**SUPPLIED TEXT**
Add streaming responses + litellm-sourced pricing by drogers0 · Pull Request #6 · smarttransit-ai/bedrock-api

drogers0 · 2026-06-05T20:07:37Z

Summary

Two features:

Streaming responses — the proxy can now stream Bedrock responses (SSE), via a transport migration to FastAPI + the Lambda Web Adapter on a Lambda Function URL (RESPONSE_STREAM), packaged as a container image. (HTTP API v2 cannot stream; Python Lambda needs LWA.)
litellm-sourced pricing — DEFAULT_PRICING is now generated from a vendored, Bedrock-filtered snapshot of litellm's community pricing data instead of the AWS pricing API (no runtime litellm dependency).

Pricing (litellm)

scripts/gen_pricing.py reads scripts/vendor/litellm_model_prices.json (vendored, MIT-attributed, refresh procedure documented) and converts per-token USD → integer µUSD/1k.
Cross-region variants derived bidirectionally for providers that actually have inference profiles (no phantom IDs).
Coverage-regression gate: generation hard-fails if any model ID in scripts/vendor/supported_model_ids.txt would lose explicit pricing (prevents silent fallback to the over-count tier).
Unknown models keep the budget-protective Opus-tier fallback — litellm's own behavior (silently $0 for unmapped models) is unsafe for a quota proxy, so it was deliberately not adopted.
Embedding models (billable via /invoke) retained; zero-priced (rerank) dropped. compute_cost runtime path unchanged.

Streaming (transport + routes)

**USING THE INFORMATION**
A – From the pull request description, extract the passage starting with "Cross-region variants derived" and going on through "the over-count tier).".
B – Summarize the pull request description in two sentences.
C – List every file path beginning with "scripts/" that the pull request description mentions.

**PROVIDED RECORDS**

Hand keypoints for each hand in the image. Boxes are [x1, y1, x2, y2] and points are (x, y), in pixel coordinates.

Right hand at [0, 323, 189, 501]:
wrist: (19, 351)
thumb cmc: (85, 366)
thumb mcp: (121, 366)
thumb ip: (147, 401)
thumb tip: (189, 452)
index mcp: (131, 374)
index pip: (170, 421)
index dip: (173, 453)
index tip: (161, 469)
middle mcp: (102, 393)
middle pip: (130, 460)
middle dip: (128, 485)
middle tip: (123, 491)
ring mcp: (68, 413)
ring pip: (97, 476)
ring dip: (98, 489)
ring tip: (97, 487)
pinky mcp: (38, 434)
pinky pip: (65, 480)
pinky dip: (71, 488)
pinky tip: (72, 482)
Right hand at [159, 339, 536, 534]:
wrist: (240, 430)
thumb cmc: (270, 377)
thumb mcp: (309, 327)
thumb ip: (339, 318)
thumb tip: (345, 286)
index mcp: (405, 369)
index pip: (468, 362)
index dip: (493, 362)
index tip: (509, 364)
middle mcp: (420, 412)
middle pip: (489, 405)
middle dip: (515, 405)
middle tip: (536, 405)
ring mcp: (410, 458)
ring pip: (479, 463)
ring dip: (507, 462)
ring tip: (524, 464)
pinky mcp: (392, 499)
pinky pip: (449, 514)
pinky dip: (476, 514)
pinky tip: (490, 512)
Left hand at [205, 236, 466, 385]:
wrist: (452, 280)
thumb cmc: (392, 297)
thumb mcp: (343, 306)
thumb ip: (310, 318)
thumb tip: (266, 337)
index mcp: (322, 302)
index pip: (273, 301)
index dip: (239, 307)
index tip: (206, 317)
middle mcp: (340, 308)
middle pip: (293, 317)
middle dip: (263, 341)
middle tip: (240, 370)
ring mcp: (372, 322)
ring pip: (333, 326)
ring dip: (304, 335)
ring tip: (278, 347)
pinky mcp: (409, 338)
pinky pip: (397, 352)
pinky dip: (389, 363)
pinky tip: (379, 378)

...

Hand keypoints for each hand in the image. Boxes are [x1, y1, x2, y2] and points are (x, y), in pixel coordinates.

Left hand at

**PER-TASK ANSWERS**
A –
Cross-region variants derived bidirectionally for providers that actually have inference profiles (no phantom IDs).
Coverage-regression gate: generation hard-fails if any model ID in scripts/vendor/supported_model_ids.txt would lose explicit pricing (prevents silent fallback to the over-count tier).

B – The pull request lets the proxy stream Bedrock responses (SSE) by moving it to FastAPI with the Lambda Web Adapter on a Lambda Function URL, packaged as a container image. It also generates DEFAULT_PRICING from a vendored, Bedrock-filtered snapshot of litellm's community pricing data instead of the AWS pricing API, with no runtime litellm dependency.

C –
- scripts/gen_pricing.py
- scripts/vendor/litellm_model_prices.json
- scripts/vendor/supported_model_ids.txt